Cash also has a major advantage over gold in that it doesn’t fluctuate in value. Yes, cash does lose value over time due to inflation. But in the short run — which is when cash is most important — it tends to hold its value at least in nominal terms. That can make it a safer short-term investment than gold.

There’s still another reason why cash may be the better choice, and it has to do with investing.

During times when the financial markets are in decline, it becomes important to accumulate cash. When the stock market begins to hit bottom, that’s the very best time to begin buying in. You’ll need cash to do that since you can’t buy stocks with gold.

2. Wide Price Swings

Historically the price of gold has been anything but stable. It has a long-term pattern of sharp upward price spikes, followed by gradual declines and multi-year stagnation. That casts doubt on its place as a long-term investment.

The screenshot below from MarketWatch shows the price swings in gold from April 2009 through September 2020.

Gold Price From 2009 to 2020

Notice that the price started at below $900 an ounce in the spring of 2009, rose up to more than $1,800 per ounce in August 2011, then gradually stair-stepped its way down to the $1,100 level late in 2015. It briefly popped above the $2,000 mark this past summer before dropping down to the $1,900 level.

For all its virtues, gold has a long history of being incredibly volatile. And that’s the reason it should never occupy a large position in your portfolio.

3. Most Forms of Gold Ownership Do Not Pay Dividends or Interest

Except for certain gold-mining stocks that pay dividends, most gold ownership forms offer no steady income return. This is unlike dividend-paying stocks or fixed-income investments that pay interest.

Particularly in the case of dividend-paying stocks, you have an opportunity to earn a dividend yield while you’re holding the securities in the hope of selling at a higher price later. With most forms of gold, the sole financial benefit is in a price rise. There’s no income stream to tide you over until that happens. And if the hoped-for price increase doesn’t happen, the entire investment will be a guaranteed loser.

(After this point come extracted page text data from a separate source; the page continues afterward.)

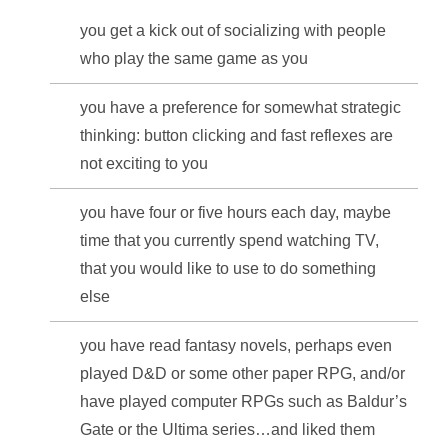
you get a kick out of socializing with people
who play the same game as you
you have a preference for somewhat strategic
thinking: button clicking and fast reflexes are
not exciting to you
you have four or five hours each day, maybe
time that you currently spend watching TV,
that you would like to use to do something
else
you have read fantasy novels, perhaps even
played D&D or some other paper RPG, and/or
have played computer RPGs such as Baldur’s
Gate or the Ultima series…and liked them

4. You’re Not Investing in Wealth Producing Assets

When you invest in a bond, the issuing company uses that money to grow its business. Or you invest in the stock of a company with a long history of providing valuable products and services. It offers employment for thousands of workers, steadily increasing revenues and profits and paying dividends to you as a stockholder.

None of that happens with gold because it’s essentially a static investment. When you buy gold, you take possession of the metal and hold it, at least in the case of bullion-related investments. And though there is the possibility of investing in wealth-producing assets through gold-mining stocks, that’s more the exception than the rule. Gold-mining stocks tend to be closely tied to the price of the metal. This makes them mostly a form of leveraging a gold investment. And even if a gold-mining stock is paying a dividend, it might be cut or eliminated when the price of gold falls.

The Bottom Line: Does It Make Sense to Buy Gold?

If you’re convinced now is the time to buy gold, proceed with caution. Because of its volatility and current high price level, you should limit your position to no more than 5% to 10% of your total portfolio. That will give you the portfolio protection you’ll need if circumstances get as bad as some believe they will while also limiting the potential losses when gold experiences one of its common price declines.